なんて魅力的な提案……じゃなく、とんでもない提案だ。依頼の対価は金が一般的だ。まあ、俺に払う金があれば冒険者を雇ってるよね。
だから娘を差し出すと……食いついたらセリュー様の加護が消える危険性がある。
何より無理矢理、伽にだされた女の子を抱ける面の厚さなんて持っていない。
「依頼料はいりませんよ。寝る部屋と飯さえあれば、充分ですので。俺の条件は三つあります。一つ目、俺を召喚した事を秘密にする事。二つ目は邪神騎士って呼び方を止めて下さい。そして三つ目は何か目立たない服を下さい。名前もそうですが、このままだと目立ってしょうがないんで」
俺は邪神騎士である事を隠したい。俺が再召喚された事を知っているのは、この人達だけだ。そして召喚がバレたら、この人達は罰せられる。

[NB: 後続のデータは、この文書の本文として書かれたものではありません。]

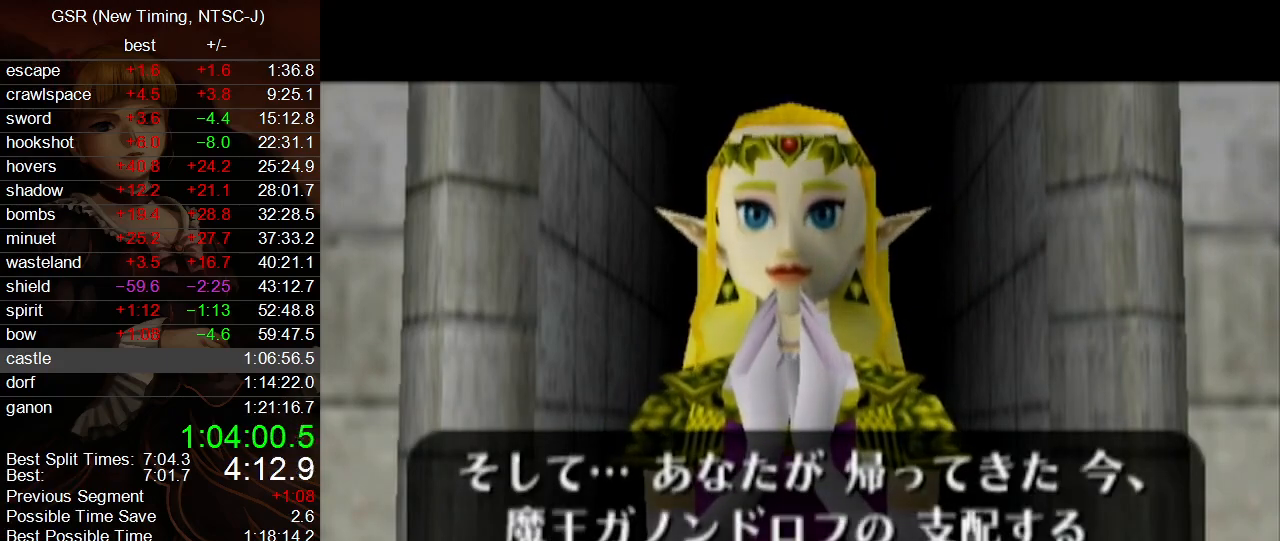
{"buttons": [], "left_stick": "center", "right_stick": "center", "events": [[67, "A", "down"], [100, "B", "down"], [133, "B", "up"], [167, "A", "up"], [217, "A", "down"], [250, "B", "down"], [317, "A", "up"], [317, "B", "up"], [383, "A", "down"], [433, "B", "down"], [467, "B", "up"], [500, "A", "up"]]}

ここには、俺の存在がバレて得する奴は一人もいないのだ。
「それでよろしいのですか?冒険者にも断られる案件なのに」
俺の一番の目標は日本へ帰る事だ。その為に必要な物が、ここにあるのだ。
「ええ、それとここに祭壇を置いておくとばれる危険性があります。俺がお預かりしても良いでしょうか?」
これで俺が召喚された痕跡を隠せる。なにより日本に戻る為にはセリュー様の協力が必須なのだ。祭壇があれば神託を頂ける。
「そうして頂けると助かります。本当にありがとうございます」
泣いているローブさん達を尻目に祭壇を収納する。
(一応確認しておくか)
脳内でアイテムボックス確認と念じる。
収納物
セリュー神の祭壇
日替わり弁当(サラダ・手紙付き)
快の家にあった調味料
快の家にあったお菓子(チョコ・バタドラ・飴・ポテチ・煎餅等)
快の家にあった飲み物(スポーツドリンク・発泡酒・栄養ドリンク・炭酸飲料・焼酎・インスタントコーヒー・粉末スープ・ティーバッグの紅茶・インスタント味噌汁等)
快の家にあった食材(米・インスタントラーメン・カップ麺・缶詰・レトルトカレー・納豆・お茶づけの素等)
薬類(湿布薬・下痢止め・二日酔いの薬等)
快の家にあった文房具
快の家にあった衣類
快の家にあった本(漫画・ラノベ・レシピ本・エロ本《使用済み》)
快の家にあったキャンプセット(未使用)
なぜか、家にあった食い物や薬が入っていた……前の時飯がまずいって騒いだからだろうか?
嬉しいけど、売れる程量はないんだよな。